## Written instruction
Count the lines in the records below that contain the string "qUnion". Give only the number.

[Data records]
◇ ◇ ◇ ◇

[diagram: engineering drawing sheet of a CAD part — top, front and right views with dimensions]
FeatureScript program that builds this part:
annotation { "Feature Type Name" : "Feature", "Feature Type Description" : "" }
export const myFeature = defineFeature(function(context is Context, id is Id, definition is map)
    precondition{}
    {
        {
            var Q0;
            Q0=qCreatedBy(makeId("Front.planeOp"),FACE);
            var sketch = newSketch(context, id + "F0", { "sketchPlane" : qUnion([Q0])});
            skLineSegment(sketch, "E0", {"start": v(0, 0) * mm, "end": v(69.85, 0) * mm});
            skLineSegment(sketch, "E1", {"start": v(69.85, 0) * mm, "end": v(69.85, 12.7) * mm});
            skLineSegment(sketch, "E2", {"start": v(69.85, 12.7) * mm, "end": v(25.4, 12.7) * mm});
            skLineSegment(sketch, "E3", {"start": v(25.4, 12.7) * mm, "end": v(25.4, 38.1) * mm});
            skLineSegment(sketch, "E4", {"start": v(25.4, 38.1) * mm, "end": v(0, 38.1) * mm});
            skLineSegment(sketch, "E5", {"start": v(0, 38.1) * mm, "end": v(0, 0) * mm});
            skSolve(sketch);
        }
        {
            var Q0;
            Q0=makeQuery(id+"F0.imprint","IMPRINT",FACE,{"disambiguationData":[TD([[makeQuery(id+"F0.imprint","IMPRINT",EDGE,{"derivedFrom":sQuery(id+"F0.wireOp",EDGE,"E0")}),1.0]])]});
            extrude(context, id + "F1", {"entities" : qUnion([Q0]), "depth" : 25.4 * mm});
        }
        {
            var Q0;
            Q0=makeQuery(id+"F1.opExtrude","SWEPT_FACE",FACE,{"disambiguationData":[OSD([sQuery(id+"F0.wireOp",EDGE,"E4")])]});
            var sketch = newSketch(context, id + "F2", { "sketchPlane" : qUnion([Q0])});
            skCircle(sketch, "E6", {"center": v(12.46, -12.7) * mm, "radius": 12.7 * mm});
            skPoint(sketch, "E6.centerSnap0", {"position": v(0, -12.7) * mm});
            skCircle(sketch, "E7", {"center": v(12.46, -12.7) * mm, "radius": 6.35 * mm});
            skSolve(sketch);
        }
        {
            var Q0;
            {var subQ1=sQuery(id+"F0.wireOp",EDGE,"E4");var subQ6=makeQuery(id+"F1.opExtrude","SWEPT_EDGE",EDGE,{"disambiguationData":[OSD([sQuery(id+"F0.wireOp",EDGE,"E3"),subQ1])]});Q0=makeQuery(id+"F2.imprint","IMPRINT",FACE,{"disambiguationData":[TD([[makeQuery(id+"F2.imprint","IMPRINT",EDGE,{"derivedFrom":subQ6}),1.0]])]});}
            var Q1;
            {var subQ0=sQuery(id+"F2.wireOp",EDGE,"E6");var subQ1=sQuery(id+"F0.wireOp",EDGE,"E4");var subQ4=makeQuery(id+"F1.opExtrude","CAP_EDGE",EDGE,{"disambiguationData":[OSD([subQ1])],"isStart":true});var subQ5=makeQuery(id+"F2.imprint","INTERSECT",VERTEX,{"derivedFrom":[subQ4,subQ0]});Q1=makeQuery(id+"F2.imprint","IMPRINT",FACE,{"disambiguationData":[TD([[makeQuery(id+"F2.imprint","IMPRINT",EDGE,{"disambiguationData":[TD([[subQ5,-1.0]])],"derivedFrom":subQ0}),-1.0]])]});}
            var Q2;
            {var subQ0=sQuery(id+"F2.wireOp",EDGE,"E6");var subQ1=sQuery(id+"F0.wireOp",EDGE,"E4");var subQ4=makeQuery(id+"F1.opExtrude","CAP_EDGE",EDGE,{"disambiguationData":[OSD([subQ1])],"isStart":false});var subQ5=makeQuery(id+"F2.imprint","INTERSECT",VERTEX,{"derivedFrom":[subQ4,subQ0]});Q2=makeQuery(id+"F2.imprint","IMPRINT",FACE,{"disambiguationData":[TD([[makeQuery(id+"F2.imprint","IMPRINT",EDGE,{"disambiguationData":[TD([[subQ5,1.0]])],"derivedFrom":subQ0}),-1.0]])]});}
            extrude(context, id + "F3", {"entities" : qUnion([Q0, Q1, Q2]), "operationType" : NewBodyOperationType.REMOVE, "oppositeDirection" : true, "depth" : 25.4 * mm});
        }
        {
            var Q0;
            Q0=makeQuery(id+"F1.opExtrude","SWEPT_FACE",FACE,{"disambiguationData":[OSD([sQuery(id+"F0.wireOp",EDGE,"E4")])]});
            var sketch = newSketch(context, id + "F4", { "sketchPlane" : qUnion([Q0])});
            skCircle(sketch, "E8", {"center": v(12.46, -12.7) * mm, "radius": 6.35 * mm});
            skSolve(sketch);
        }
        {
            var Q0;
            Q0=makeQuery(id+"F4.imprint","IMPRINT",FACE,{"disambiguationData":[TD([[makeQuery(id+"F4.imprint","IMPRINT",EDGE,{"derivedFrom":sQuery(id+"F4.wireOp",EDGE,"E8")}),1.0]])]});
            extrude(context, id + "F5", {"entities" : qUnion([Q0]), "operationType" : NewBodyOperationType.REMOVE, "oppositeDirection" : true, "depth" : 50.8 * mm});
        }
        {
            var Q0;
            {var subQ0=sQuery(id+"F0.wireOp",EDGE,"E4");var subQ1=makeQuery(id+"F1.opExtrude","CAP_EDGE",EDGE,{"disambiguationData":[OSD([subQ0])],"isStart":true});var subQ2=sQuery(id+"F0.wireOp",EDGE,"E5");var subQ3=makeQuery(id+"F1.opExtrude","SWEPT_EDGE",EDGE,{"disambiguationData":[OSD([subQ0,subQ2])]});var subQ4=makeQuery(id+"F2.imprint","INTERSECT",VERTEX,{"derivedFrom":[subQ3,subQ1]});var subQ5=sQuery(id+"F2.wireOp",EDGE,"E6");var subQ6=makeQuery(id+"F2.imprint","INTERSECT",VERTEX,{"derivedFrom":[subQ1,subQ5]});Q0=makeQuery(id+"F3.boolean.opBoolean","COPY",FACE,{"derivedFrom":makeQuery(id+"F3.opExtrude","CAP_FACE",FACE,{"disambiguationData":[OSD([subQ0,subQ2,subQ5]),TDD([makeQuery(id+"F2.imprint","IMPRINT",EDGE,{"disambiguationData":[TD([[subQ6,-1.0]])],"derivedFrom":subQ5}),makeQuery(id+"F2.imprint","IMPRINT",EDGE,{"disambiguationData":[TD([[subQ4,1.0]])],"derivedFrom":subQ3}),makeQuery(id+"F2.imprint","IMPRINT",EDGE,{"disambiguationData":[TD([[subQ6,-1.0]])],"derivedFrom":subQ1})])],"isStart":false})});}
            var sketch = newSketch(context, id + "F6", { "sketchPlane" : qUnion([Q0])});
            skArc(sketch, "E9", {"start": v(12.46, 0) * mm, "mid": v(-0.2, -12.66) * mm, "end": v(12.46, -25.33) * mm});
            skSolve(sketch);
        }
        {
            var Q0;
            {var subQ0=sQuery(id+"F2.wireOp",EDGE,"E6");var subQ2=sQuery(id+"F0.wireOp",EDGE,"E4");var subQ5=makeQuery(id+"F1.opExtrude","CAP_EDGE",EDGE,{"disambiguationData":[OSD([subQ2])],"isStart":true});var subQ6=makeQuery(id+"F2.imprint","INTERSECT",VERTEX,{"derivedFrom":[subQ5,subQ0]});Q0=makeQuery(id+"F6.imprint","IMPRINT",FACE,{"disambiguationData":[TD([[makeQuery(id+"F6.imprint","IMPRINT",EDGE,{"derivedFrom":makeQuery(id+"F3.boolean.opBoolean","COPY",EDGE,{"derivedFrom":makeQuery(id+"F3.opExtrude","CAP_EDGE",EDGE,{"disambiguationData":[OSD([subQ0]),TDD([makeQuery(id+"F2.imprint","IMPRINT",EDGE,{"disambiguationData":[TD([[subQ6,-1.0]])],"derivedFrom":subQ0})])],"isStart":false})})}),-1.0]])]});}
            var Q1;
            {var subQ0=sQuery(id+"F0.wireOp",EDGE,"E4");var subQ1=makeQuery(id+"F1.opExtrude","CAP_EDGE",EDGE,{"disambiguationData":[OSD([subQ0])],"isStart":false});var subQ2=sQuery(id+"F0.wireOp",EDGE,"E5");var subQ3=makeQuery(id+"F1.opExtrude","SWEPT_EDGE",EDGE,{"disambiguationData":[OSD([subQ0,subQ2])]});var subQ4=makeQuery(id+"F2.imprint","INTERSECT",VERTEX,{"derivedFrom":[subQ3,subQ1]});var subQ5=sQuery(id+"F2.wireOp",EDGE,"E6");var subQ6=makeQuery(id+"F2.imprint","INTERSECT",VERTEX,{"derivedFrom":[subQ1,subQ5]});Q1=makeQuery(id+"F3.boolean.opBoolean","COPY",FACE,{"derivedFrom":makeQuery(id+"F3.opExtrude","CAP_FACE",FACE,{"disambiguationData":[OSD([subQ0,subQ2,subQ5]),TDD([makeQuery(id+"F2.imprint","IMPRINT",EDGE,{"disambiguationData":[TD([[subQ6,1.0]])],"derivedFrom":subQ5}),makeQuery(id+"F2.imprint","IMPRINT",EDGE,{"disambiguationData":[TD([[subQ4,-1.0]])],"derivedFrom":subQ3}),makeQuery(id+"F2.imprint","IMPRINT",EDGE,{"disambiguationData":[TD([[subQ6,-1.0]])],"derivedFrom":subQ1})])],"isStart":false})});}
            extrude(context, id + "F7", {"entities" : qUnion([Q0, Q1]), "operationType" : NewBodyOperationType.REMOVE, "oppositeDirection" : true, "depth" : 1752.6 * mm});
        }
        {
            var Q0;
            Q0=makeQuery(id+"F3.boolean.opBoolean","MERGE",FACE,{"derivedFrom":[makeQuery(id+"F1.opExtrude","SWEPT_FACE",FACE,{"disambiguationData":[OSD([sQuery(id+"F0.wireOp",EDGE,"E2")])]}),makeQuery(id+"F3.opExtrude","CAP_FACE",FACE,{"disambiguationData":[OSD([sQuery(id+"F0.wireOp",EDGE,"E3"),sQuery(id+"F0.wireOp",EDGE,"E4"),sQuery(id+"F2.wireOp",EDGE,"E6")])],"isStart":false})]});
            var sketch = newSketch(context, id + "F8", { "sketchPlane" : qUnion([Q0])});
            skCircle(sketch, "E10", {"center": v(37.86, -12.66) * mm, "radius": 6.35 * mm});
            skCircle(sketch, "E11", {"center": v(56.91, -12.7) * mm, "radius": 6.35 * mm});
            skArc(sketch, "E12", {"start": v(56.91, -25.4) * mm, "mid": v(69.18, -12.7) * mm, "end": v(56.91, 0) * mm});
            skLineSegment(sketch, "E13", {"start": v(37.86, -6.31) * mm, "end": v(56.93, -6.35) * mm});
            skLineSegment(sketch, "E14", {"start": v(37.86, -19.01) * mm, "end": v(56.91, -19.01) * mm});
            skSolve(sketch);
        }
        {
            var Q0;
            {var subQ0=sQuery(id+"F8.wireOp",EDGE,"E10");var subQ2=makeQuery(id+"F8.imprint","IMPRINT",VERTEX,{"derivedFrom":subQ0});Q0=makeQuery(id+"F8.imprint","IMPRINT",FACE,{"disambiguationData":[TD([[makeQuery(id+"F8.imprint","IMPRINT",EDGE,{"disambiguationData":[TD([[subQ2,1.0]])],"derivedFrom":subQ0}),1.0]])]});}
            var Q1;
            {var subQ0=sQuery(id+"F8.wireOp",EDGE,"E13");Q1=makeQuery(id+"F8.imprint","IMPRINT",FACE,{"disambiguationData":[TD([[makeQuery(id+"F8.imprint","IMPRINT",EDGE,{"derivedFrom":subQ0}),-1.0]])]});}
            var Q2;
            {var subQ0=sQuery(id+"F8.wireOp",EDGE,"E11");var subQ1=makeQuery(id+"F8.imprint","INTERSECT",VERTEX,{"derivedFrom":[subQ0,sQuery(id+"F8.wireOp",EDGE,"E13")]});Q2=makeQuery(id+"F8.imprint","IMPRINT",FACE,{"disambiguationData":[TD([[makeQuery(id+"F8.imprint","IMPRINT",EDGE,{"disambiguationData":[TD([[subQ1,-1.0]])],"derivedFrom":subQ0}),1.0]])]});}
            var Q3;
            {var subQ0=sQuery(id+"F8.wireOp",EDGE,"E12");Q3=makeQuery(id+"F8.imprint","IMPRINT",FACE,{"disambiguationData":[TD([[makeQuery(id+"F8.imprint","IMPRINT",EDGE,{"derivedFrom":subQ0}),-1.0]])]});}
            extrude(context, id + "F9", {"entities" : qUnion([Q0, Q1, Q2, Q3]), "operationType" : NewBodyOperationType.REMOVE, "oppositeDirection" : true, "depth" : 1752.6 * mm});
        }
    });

◇ ◇ ◇ ◇

## Complete answer
10